Asus this week has become the latest PC video card manufacturer to announce a sub-75W video card based on NVIDIA's recently-released low-power GeForce RTX 3050 6GB design. And going one step further for small form factor PC owners, Asus has used NVIDIA's low-power GPU configuration to produce a half-height video card that can fit into low-profile systems.
As Asus puts it, the GeForce RTX 3050 LP BRK 6GB GDDR6 is a 'big productivity in a small package' and for a low-profile dual-slot graphics board, it indeed is. The unit has three display outputs, including a DVI-D, HDMI 2.1, and DisplayPort 1.4a with HDCP 2.3 support, which makes the graphics card s viable option both for a a dual-display desktop and a home theater PC (Nvidia's GA107 graphics processor supports all popular codecs except AV1).

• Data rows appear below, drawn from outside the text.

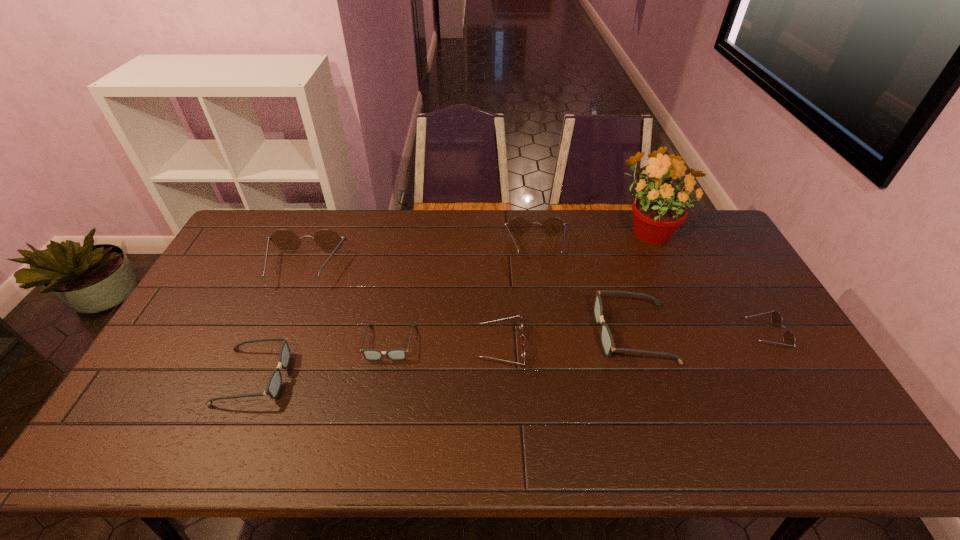
Identify the location of vacant space that's between the second smallest yellow spectacles and the third spectacles from left to right. The height and width of the screenshot is (540, 960). click(445, 345).

What are the coordinates of `vacant area that lies between the third biggest yellow spectacles and the tallest spectacles` in the screenshot? It's located at (403, 308).

Where is `free spot between the rightmost gray spectacles and the third biggest yellow spectacles`? The image size is (960, 540). free spot between the rightmost gray spectacles and the third biggest yellow spectacles is located at coordinates (567, 341).

This screenshot has height=540, width=960. What are the coordinates of `unoccupied area between the tallest spectacles and the leftmost gray spectacles` in the screenshot? It's located at (279, 322).

You are a GUI agent. You are given a task and a screenshot of the screen. Output one action in this format:
    pyautogui.click(x=<x>, y=<y>)
    Task: Click on the vacant space that's between the second gray spectacles from right to left and the rightmost object
    
    Given the screenshot: What is the action you would take?
    pyautogui.click(x=577, y=339)

You are a GUI agent. You are given a task and a screenshot of the screen. Output one action in this format:
    pyautogui.click(x=<x>, y=<y>)
    Task: Click on the empty space that is in between the third biggest yellow spectacles and the red flowerpot
    The image size is (960, 540).
    Given the screenshot: What is the action you would take?
    pyautogui.click(x=574, y=288)

Image resolution: width=960 pixels, height=540 pixels. Identify the location of empty space between the second smallest yellow spectacles and the second biggest gray spectacles. (378, 362).

The image size is (960, 540). I want to click on empty location between the leftmost gray spectacles and the flowerpot, so point(450,303).

The width and height of the screenshot is (960, 540). Identify the location of object that is the seventh nearest to the leftmost gray spectacles. (789, 339).

What are the coordinates of `object that is the fifth closest one to the second biggest yellow spectacles` in the screenshot? It's located at (789, 339).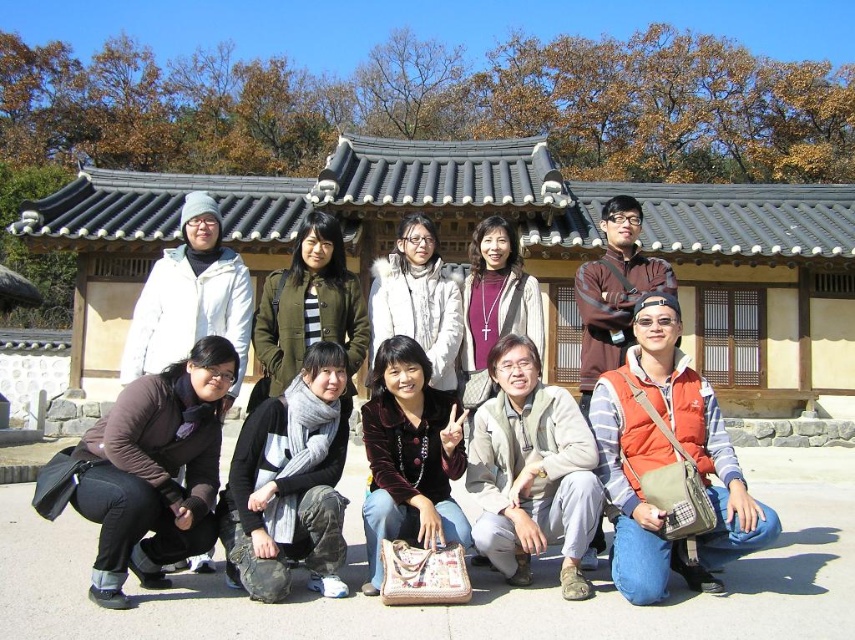
Who is positioned more to the right, beige fabric jacket at lower center or velvet brown jacket at lower center?

beige fabric jacket at lower center

Who is positioned more to the left, beige fabric jacket at lower center or velvet brown jacket at lower center?

Positioned to the left is velvet brown jacket at lower center.

Between point (575, 541) and point (437, 406), which one is positioned in front?

Positioned in front is point (575, 541).

Locate an element on the screen. This screenshot has height=640, width=855. beige fabric jacket at lower center is located at coordinates (531, 470).

Which of these two, gray wool scarf at center or velvet brown jacket at lower center, stands taller?

Standing taller between the two is velvet brown jacket at lower center.

Who is higher up, gray wool scarf at center or velvet brown jacket at lower center?

gray wool scarf at center is higher up.

Is point (269, 544) more distant than point (402, 346)?

No, (269, 544) is in front of (402, 346).

This screenshot has width=855, height=640. I want to click on gray wool scarf at center, so click(290, 483).

What do you see at coordinates (531, 470) in the screenshot? The image size is (855, 640). I see `beige fabric jacket at lower center` at bounding box center [531, 470].

Is beige fabric jacket at lower center wider than brown wool sweater at center?

Yes, beige fabric jacket at lower center is wider than brown wool sweater at center.

The image size is (855, 640). What do you see at coordinates (531, 470) in the screenshot?
I see `beige fabric jacket at lower center` at bounding box center [531, 470].

At what (x,y) coordinates should I click in order to perform the action: click on beige fabric jacket at lower center. Please return your answer as a coordinate pair (x, y). The height and width of the screenshot is (640, 855). Looking at the image, I should click on (531, 470).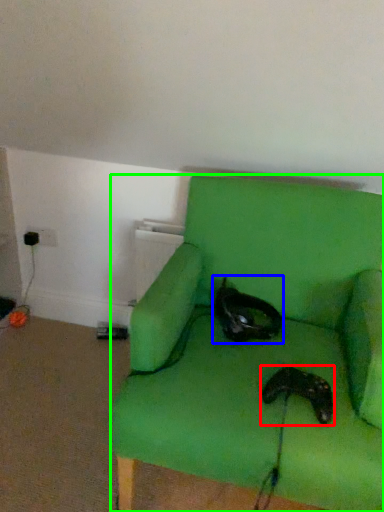
Question: Which is nearer to the footwear (highlighted by a red box)? cat (highlighted by a blue box) or chair (highlighted by a green box).

Choices:
 (A) cat
 (B) chair

Answer: (B)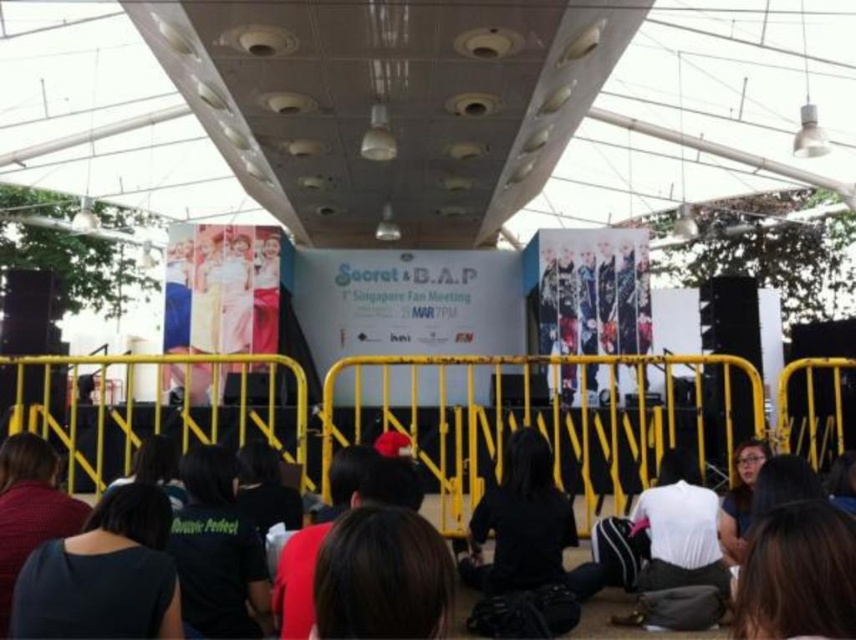
Who is lower down, dark blue fabric at lower left or black fabric crowd at lower center?

black fabric crowd at lower center is lower down.

Which is in front, point (40, 621) or point (150, 528)?

Point (40, 621) is in front.

Which is behind, point (39, 557) or point (140, 484)?

Positioned behind is point (140, 484).

The image size is (856, 640). In order to click on dark blue fabric at lower left in this screenshot , I will do `click(104, 573)`.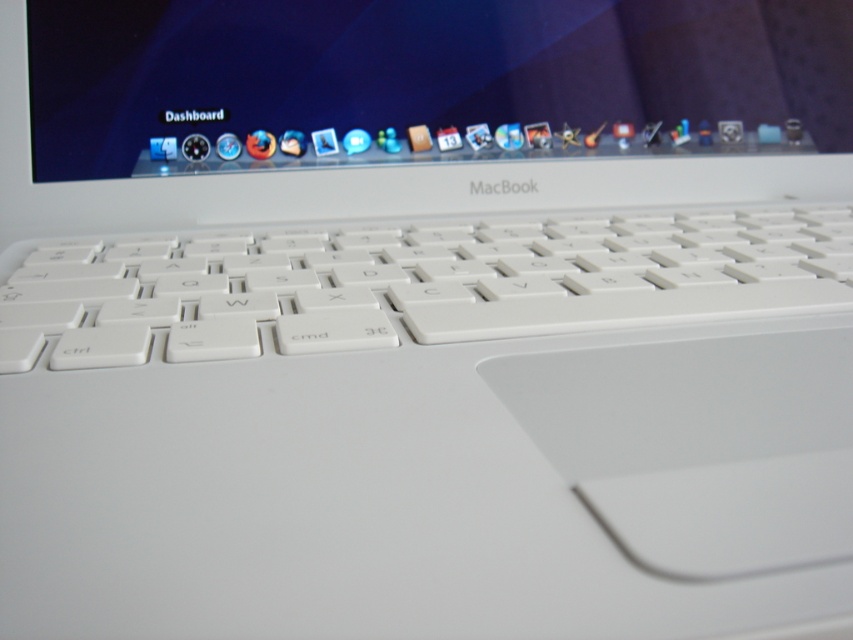
Is glossy plastic computer screen at upper center above white plastic keyboard at center?

Indeed, glossy plastic computer screen at upper center is positioned over white plastic keyboard at center.

Does glossy plastic computer screen at upper center appear on the right side of white plastic keyboard at center?

Incorrect, glossy plastic computer screen at upper center is not on the right side of white plastic keyboard at center.

Does point (207, 52) come farther from viewer compared to point (850, 269)?

Yes, point (207, 52) is behind point (850, 269).

I want to click on glossy plastic computer screen at upper center, so click(x=427, y=81).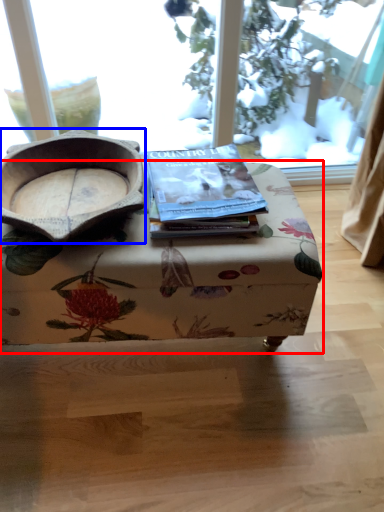
Question: Among these objects, which one is farthest to the camera, table (highlighted by a red box) or bowl (highlighted by a blue box)?

Choices:
 (A) table
 (B) bowl

Answer: (A)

Furthermore, a DVI-D output enables the card to drive outdated displays, which even over half a decade after DVI-D was retired, still hang around as spare parts. Meanwhile, because the card only consumes around 70W, it does not require any auxiliary PCIe power connectors, which are at times not available in cheap systems from big PC makers.
Underlying this card is the aforementioned GeForce RTX 3050 6 GB, which uses the GA107 GPU with 2304 CUDA cores, and it comes with 6GB of GDDR6 memory connected to a narrower 96-bit memory bus (down from 128-bits for the full 8GB version. With a lower boost clock of 1470 MHz (1500 MHz in OC mode), the RTX 3050 6GB has reduced computing performance, delivering 6.77 FP32 TFLOPS versus 9.1 FP32 TFLOPS of the full-fledged RTX 3050.
As a result, the low-profile GeForce RTX 3050 6 GB is very much an entry-level card, though the low power requirements for such a card are also what make it special. This should be plenty for low-end gaming – beating out integrated GPUs – though suffice it to say, it's not going to compete with high-end, power-hungry cards either.
With its diminutive size, the Asus GeForce RTX 3050 LP BRK 6 GB GDDR6 looks to be a nice candidate for upgrading cheap systems from OEMs as well as fixing outdated PCs. What remains to be seen is how price competitive it is going to be. The graphics board already has one low-profile rival from MSI — which costs $185 — so Asus is not the only vendor competing here.